Tous ici présents, nous sommes appelés à donner corps, dans la petitesse, le quotidien et la banalité de nos vies, à cet amour universel, cosmique. L’infiniment grand se confie volontairement à nos êtres limités et fragiles.

Ainsi, il y a de quoi se réjouir, Guillaume, de te voir aujourd’hui faire cette entrée dans la pleine communion : non pas se réjouir comme s’il s’agissait d’une victoire des « vrais » chrétiens face aux « faux ». Mais se réjouir d’avancer ensemble dans notre découverte de ce Dieu d’amour.

Se réjouir de savoir que, dans quelques minutes, tu vas vivre avec nous une expérience très concrète : celle de recevoir pour la première fois l’Eucharistie ; tu vas accueillir en toi le Christ qui se donne sous les espèces du pain et du vin, pour que, nourrie par son corps et son sang, irriguée de la propre vie du Christ, ta vie prenne une autre dimension et qu’à ton tour tu aides les hommes à s’aimer « les uns les autres comme Jésus les a aimés », et cela tout au long de ta vie, là où le Seigneur te plantera.

Aimer l’autre comme Jésus nous aime, c’est-à-dire aimer même celui qui nous semble impossible à aimer, aimer au delà de sa propre vie, c’est parfois impossible ou révoltant ; je me souviens en particulier de cette réaction d’une collègue de travail juive qui ne pouvait imaginer que notre Dieu puisse aimer un ennemi parce que cela lui semblait tout simplement injuste.

C’est tellement difficile de s’aimer les uns les autres qu’on a constamment besoin d’y être aidé.

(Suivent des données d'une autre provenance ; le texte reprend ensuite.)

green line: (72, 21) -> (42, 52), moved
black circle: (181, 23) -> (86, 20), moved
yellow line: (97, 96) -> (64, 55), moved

C’est justement le rôle de cette Eglise corps du Christ que nous formons, qui nous soutient lorsque nous doutons ou lorsque nous oublions de quel amour nous sommes aimé, qui nous aide dans notre relation personnelle avec Dieu en offrant des signes concrets et tangibles au travers tant des sacrements que d’une vraie vie fraternelle.

Guillaume, nous t’accueillons avec joie dans cette Eglise, heureux de faire route avec toi dans ce nouveau tournant de ta vie de foi.